= Description of the task =
Find the line with "left eye: (534, 212)" in the entries below, then reproduce it and every line after it down to and including the line with "left hip: (785, 557)", exactly.
:: Extracted material ::
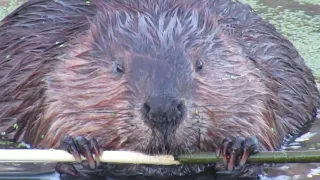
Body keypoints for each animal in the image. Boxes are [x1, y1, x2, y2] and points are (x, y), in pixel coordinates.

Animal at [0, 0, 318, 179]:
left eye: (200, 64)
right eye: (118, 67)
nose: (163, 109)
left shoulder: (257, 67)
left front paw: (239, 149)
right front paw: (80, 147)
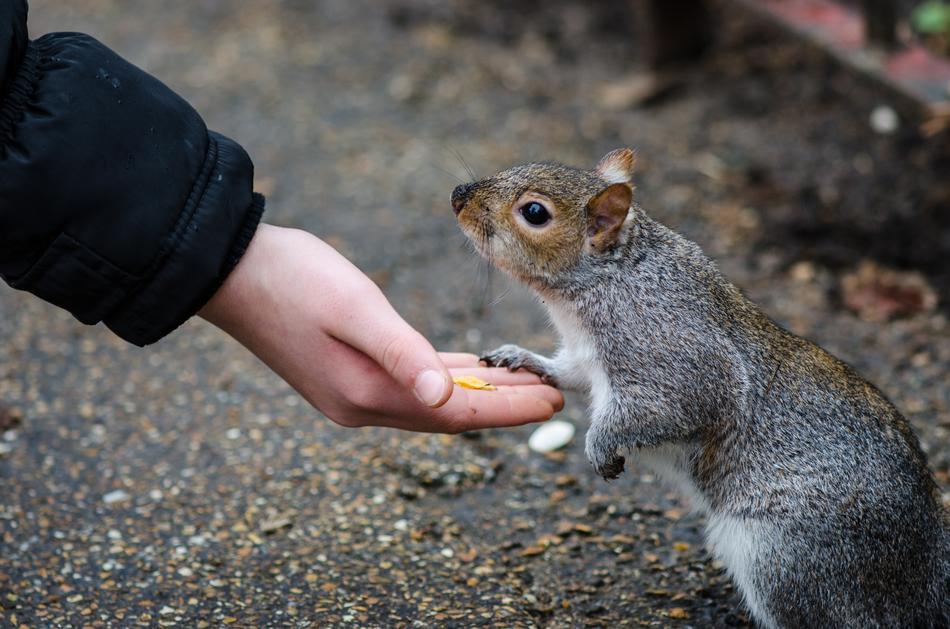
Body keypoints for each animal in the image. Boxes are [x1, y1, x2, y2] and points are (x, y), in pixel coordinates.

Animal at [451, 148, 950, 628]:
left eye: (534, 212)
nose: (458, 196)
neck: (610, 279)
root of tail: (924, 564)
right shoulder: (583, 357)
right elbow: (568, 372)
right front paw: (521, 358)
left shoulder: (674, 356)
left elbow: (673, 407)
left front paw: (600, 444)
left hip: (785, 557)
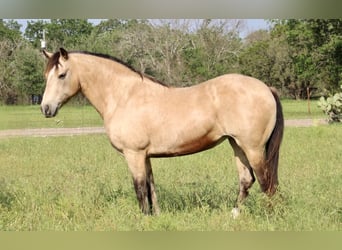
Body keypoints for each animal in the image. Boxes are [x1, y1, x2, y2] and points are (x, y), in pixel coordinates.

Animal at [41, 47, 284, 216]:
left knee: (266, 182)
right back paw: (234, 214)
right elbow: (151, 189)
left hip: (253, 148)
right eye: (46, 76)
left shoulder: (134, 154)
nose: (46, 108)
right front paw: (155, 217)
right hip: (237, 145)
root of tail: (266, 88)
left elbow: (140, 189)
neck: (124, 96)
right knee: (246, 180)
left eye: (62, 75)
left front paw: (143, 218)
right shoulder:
:::
= Solution for this exercise =
left eye: (534, 212)
nose: (458, 196)
neck: (610, 279)
root of tail: (924, 564)
right shoulder: (583, 357)
right elbow: (568, 372)
right front paw: (521, 358)
left shoulder: (674, 356)
left elbow: (673, 407)
left front paw: (600, 444)
left hip: (785, 557)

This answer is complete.